"La Centrale" d'Élisabeth Filhol est un premier roman magistral, une entrée en littérature remarquée. Il décrit en détail la vie des prestataires de service intérimaires qui travaillent dans les zones les plus dangereuses de nos centrales nucléaires
Jean Marc Jacob
Elles sont en réalité 19, réparties sur le territoire français mais semblent fusionner en une seule silhouette imposante dans le titre du premier roman d'Élisabeth Filhol : "La Centrale". Officiellement, ce sont les CNPE, les Centrales Nucléaires de Production d'Électricité. A Chinon, Blayais, Belleville-sur-Loire ou au Triscatin, leurs lourdes cheminées de béton dominent le paysage comme des monstres semblables et dangereux. Dans leurs entrailles, les hommes sont fragiles et travaillent dans des conditions précaires.
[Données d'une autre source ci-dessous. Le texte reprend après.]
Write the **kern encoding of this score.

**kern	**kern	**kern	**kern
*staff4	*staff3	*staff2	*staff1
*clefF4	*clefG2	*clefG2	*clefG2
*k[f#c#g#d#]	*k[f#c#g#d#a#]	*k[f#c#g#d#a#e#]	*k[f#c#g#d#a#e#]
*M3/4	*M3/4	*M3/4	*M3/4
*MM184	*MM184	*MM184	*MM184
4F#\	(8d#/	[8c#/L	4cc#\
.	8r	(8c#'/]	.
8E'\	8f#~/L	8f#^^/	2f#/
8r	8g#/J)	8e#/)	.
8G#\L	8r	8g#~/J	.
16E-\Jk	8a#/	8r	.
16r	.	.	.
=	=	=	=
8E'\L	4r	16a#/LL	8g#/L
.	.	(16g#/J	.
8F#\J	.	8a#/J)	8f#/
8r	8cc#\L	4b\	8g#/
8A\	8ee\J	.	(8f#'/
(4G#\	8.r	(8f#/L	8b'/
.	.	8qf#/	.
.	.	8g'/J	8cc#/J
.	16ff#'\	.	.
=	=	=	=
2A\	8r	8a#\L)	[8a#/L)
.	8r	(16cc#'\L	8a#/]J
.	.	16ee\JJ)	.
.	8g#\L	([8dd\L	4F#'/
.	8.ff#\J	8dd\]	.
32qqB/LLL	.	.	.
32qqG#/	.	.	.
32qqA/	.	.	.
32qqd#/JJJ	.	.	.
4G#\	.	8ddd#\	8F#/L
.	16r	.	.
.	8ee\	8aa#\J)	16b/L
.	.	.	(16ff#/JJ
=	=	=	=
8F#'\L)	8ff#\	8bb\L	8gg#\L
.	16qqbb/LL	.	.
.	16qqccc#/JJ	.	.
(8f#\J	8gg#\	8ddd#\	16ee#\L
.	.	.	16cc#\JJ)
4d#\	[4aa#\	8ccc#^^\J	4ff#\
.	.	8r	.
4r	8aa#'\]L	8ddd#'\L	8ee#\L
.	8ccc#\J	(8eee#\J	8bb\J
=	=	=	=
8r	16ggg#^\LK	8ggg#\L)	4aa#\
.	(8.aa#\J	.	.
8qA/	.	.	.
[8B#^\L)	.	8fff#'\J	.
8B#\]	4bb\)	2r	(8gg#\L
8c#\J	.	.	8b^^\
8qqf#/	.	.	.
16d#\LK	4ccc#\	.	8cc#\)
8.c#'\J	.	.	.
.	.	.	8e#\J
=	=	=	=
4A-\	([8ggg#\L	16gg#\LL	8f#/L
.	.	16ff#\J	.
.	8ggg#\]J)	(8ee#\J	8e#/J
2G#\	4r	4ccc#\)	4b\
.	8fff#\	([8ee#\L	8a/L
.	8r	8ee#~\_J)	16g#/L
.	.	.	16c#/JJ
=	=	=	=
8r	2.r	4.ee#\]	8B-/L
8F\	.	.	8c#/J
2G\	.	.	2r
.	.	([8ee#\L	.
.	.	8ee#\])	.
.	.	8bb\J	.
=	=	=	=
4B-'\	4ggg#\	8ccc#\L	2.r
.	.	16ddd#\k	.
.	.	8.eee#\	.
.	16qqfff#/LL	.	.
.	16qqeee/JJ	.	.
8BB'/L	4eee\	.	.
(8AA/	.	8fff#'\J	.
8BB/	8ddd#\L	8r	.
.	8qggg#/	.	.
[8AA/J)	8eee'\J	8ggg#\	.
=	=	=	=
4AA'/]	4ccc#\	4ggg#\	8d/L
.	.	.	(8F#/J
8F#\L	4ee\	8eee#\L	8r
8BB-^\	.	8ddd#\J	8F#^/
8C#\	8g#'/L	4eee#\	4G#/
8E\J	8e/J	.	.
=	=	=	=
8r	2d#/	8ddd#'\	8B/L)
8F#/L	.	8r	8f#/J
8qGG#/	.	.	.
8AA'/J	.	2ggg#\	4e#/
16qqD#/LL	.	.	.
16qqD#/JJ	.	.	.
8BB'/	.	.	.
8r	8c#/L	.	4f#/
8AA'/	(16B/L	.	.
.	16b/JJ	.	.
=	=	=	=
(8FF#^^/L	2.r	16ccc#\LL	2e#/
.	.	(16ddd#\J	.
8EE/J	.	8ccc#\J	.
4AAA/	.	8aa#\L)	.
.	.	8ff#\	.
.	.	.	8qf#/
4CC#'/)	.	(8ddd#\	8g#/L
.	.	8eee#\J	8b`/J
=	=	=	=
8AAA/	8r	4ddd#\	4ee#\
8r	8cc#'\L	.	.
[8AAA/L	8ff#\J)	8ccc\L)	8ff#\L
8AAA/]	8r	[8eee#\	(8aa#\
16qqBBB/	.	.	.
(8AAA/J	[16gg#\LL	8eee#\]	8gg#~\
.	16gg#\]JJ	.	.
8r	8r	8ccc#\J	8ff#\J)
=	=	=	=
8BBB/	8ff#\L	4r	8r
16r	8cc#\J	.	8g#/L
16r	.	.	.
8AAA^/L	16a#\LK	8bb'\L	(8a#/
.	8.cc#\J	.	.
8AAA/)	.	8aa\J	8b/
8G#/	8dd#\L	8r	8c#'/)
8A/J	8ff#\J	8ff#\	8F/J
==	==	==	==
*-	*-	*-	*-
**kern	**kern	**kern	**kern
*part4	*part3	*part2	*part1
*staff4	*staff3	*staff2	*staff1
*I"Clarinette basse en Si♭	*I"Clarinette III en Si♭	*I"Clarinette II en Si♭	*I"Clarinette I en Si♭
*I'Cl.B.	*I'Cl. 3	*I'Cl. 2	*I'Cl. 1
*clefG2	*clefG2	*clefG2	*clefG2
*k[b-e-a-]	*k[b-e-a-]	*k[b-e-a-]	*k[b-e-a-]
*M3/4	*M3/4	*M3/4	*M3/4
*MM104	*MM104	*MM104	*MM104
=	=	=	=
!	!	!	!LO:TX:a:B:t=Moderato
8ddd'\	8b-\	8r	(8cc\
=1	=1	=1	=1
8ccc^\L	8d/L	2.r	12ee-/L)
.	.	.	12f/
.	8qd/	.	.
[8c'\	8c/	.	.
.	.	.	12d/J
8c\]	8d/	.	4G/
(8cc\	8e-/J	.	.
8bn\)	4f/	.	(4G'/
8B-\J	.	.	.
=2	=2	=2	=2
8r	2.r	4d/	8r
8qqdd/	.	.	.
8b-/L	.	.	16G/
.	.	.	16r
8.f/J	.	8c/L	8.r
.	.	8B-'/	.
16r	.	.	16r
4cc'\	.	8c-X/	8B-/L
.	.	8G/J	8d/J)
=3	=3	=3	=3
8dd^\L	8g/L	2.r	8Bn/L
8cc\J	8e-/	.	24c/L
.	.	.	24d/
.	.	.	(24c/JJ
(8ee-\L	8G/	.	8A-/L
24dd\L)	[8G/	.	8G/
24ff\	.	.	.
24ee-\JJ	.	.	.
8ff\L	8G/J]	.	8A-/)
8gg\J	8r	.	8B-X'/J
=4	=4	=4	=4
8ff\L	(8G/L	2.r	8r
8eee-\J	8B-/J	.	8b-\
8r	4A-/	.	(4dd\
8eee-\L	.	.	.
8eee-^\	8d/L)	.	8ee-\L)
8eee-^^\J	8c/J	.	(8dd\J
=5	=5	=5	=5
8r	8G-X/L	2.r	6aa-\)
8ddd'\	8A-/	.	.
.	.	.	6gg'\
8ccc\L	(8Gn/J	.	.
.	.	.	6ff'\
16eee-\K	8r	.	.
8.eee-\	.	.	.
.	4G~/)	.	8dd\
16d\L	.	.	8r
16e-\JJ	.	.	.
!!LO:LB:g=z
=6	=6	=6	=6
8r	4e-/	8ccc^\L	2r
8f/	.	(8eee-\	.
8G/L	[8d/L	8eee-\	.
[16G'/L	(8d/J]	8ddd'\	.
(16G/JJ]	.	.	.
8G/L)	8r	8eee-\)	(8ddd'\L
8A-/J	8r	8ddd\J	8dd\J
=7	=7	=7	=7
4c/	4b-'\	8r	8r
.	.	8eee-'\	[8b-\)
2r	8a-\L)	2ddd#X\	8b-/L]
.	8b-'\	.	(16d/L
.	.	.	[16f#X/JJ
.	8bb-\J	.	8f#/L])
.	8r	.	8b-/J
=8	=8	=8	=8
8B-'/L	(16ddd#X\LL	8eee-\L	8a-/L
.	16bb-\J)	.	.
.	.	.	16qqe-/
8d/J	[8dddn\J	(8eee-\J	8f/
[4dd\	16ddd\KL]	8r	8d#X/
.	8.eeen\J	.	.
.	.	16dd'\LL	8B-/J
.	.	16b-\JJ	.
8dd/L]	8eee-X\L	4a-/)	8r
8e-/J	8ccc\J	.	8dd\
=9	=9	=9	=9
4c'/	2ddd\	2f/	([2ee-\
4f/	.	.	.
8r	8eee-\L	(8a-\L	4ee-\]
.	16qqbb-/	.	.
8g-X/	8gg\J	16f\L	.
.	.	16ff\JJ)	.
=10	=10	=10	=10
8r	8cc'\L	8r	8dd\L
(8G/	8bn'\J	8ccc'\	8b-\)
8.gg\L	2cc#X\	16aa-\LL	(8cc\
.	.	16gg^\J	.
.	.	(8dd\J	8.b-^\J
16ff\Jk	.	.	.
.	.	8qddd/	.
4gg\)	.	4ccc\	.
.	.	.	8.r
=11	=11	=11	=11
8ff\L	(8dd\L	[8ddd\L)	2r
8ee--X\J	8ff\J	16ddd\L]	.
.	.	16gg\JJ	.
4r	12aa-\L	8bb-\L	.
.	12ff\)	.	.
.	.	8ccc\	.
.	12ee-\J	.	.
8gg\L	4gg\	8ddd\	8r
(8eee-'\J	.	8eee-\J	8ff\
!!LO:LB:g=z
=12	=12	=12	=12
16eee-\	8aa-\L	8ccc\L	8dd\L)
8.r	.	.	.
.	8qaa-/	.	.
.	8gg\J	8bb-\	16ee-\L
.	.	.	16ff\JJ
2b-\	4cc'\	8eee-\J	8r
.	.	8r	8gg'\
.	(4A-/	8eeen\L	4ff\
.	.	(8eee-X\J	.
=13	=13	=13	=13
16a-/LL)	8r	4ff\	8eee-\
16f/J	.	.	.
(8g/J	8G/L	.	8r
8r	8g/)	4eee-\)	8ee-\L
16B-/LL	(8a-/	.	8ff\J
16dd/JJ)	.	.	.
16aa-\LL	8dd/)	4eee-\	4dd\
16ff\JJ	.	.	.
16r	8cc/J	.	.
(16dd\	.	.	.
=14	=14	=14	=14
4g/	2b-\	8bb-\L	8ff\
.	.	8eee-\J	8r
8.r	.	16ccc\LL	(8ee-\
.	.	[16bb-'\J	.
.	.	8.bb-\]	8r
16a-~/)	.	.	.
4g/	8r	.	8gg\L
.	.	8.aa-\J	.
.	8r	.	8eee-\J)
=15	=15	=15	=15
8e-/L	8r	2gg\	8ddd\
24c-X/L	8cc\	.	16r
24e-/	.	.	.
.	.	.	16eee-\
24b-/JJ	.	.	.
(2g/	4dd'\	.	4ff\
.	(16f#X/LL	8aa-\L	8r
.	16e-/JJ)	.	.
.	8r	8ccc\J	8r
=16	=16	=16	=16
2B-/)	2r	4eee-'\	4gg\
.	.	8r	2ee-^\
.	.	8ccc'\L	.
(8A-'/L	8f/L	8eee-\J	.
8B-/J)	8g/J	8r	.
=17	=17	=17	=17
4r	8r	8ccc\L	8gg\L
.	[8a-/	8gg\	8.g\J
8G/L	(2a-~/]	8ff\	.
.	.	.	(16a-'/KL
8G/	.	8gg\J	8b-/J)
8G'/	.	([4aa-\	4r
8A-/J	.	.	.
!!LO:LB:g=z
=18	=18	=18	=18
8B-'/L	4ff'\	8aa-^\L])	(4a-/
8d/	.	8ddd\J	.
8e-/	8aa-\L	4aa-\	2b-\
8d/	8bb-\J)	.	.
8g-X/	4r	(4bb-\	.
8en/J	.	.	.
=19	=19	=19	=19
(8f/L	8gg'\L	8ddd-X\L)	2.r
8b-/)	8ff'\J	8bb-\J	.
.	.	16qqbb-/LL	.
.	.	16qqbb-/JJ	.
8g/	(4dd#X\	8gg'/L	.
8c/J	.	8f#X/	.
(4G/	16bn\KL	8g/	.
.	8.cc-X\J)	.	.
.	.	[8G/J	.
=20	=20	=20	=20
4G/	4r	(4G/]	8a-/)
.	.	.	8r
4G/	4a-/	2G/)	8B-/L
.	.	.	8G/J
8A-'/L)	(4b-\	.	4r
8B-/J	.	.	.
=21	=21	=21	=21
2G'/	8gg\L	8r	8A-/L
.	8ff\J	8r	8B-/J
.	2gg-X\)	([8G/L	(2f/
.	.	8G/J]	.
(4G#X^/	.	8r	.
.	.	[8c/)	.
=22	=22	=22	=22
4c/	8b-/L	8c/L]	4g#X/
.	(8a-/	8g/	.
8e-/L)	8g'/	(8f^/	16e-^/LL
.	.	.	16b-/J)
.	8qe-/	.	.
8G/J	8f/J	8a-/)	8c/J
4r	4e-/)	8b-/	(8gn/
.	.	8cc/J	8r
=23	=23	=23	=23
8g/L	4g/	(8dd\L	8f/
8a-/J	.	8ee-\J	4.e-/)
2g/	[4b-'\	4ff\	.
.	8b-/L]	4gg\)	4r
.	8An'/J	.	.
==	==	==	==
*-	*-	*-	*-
Ceux que nous présente Élisabeth Filhol n'appartiennent pas à EDF. Ce sont des intérimaires, des sous traitants du nucléaire, exposés aux radiations pendant les travaux de maintenance des arrêts de tranche annuels. Ils forment une petite communauté itinérante, se retrouvant le temps d'un chantier d'un site à l'autre, vivant parfois ensemble en caravane. Pour ces DATR, ces travailleurs Directement Affectés aux Travaux sous Rayonnements, une chose compte avant tout : la gestion de la dose. Il s'agit, les yeux sur les compteurs, de ne pas dépasser les 20 millisieverts tolérables par an, sous peine d'exclusion du travail pour de longs mois. Et à peine ose-t-on évoquer les effets sur l'organisme !
Chair à Neutrons
La matière première du magnifique roman d'Élisabeth Filhol est glaçante comme les reflets bleus des piscines d'eau borée utilisées pour charger et décharger les assemblages d'uranium. Il s'agit avant tout du corps des hommes gagnant leur vie, contraints, soumis aux atteintes lentes et invisibles d'un travail particulier qui pourrait en symboliser beaucoup d'autres. Son décor est une sorte d'enfer, une fournaise dont on s'approche par cercles, en franchissant des frontières, comme on pénètre en prison, en Centrale comme on dit aussi, justement. Il y a d'implacables radiations sociales dans ces pages. Pourtant si Élisabeth Filhol frappe si fort et si juste, c'est qu'elle n'endosse jamais les attributs de l'agitatrice politique ou de la militante anti-nucléaire.Pas un mot à ce sujet. De longues et très méticuleuses descriptions des opérations, des conditions d'embauches ou la reconstitution de l'incident dont est victime le narrateur nous ancrent dans le réel comme seule peut le faire la littérature. A ce titre, La Centrale se termine sur quelques pages remontant le fil des évènements ayant conduit à l'accident de Tchernobyl avec une puissance et une clarté qu'aucun reportage n'a jamais atteint.